Sí, y este es uno de los principales puntos en mi investigación. Incluso si la gente dice que no cree que el objeto tenga una ‘esencia’ perceptible de su propietario anterior, se comporta como si la tuviera.

A veces creemos que cuando dos personas piensan lo mismo al mismo tiempo hay telepatía o que podemos sentir la mirada de alguien. ¿Qué sucede en nuestra mente que nos lleva a concluir que tenemos alguna capacidad extrasensorial?

Esto es conocido como una conjunción ilusoria. Cuando dos cosas pasan juntas y cercanas en el tiempo, tendemos a verlas como casualmente relacionadas: una hizo que la otra ocurriera. Esto también está relacionado con la falacia post hoc, ergo propter hoc.
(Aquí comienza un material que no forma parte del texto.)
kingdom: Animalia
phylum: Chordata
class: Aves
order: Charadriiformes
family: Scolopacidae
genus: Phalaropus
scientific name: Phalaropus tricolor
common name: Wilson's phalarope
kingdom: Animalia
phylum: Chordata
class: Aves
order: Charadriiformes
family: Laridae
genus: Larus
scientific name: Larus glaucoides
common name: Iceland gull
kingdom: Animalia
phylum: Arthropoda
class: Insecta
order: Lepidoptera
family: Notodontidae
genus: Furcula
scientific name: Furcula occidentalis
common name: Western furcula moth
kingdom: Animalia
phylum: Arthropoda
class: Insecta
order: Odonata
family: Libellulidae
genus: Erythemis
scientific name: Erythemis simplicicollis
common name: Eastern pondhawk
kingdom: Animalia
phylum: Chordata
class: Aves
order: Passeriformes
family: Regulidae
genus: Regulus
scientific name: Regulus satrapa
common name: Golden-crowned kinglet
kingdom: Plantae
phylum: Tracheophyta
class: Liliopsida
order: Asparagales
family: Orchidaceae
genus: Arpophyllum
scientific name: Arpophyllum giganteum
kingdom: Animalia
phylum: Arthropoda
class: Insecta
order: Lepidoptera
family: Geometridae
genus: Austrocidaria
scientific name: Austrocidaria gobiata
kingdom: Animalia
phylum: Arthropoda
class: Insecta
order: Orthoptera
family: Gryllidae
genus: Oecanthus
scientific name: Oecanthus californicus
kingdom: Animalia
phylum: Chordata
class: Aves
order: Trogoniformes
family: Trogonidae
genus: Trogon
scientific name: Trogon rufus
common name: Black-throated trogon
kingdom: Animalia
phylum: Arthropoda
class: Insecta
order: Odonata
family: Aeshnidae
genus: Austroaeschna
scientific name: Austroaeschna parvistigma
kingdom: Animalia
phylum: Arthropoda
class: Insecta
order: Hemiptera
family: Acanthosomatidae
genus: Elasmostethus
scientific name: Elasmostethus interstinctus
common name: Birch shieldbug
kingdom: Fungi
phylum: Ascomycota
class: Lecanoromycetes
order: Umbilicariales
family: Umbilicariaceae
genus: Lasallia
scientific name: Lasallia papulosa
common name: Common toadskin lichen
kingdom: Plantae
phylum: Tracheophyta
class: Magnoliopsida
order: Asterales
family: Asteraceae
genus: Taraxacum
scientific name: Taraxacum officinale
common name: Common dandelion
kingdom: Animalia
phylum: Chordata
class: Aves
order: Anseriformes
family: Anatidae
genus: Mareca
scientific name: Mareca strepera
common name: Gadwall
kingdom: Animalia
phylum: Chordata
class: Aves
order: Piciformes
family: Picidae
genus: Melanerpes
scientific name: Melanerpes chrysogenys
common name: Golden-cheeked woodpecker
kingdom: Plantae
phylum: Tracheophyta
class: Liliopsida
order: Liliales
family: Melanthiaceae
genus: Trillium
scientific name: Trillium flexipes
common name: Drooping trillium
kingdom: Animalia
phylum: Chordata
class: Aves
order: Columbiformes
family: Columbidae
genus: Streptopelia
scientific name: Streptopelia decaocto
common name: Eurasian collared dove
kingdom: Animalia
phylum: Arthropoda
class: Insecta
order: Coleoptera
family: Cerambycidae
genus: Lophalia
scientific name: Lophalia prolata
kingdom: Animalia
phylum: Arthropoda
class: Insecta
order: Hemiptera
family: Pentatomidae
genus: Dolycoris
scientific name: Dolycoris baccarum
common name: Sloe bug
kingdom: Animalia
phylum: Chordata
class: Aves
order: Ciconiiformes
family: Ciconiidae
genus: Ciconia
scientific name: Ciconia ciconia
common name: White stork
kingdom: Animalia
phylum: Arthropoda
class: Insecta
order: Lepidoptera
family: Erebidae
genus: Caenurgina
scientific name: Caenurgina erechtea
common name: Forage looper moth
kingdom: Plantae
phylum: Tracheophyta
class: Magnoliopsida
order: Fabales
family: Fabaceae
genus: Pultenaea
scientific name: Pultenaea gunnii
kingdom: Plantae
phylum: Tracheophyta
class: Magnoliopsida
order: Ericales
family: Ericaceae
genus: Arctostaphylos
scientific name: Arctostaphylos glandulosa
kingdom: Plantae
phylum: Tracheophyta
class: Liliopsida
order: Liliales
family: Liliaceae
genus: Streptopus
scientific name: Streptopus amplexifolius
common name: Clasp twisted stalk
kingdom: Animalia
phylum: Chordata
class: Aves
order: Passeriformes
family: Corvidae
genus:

En algunos pueblos de Colombia han ocurrido casos en los que cientos de personas ganaron el chance apostándoles a números que aparecieron en la piel de animales como peces o ranas. Esto aparentemente reta a las probabilidades. ¿Cómo se podría explicar?

La historia probablemente es un mito urbano. De otra manera tendríamos que aceptar que algo, como una especie de espíritu, hubiese decidido alterar los resultados de la lotería, y yo pensaría que los espíritus tienen cosas más importantes que hacer con su tiempo, si es que existen.

Muchos creemos que la gente gana la lotería por suerte y que la suerte se puede controlar y predecir, pero no existe evidencia científica que lo sustente. La mayoría de quienes apuestan a la lotería son personas pobres, que tienen la esperanza de cambiar sus vidas, y ellos oirán cualquier historia que les diga que tienen oportunidades de ganar. Así también, las compañías de lotería no dirán la verdad sobre las probabilidades, porque prefieren que todos piensen que son especiales y que pueden ganar.

¿Cuál es la diferencia entre un escéptico y un creyente?

Existen varias diferencias entre creyentes y no creyentes, y una de ellas es que los no creyentes están en la capacidad de suprimir su inclinación natural de pensar que existen fuerzas sobrenaturales actuando en el mundo, mientras que los creyentes se inclinan más por sus razonamientos intuitivos.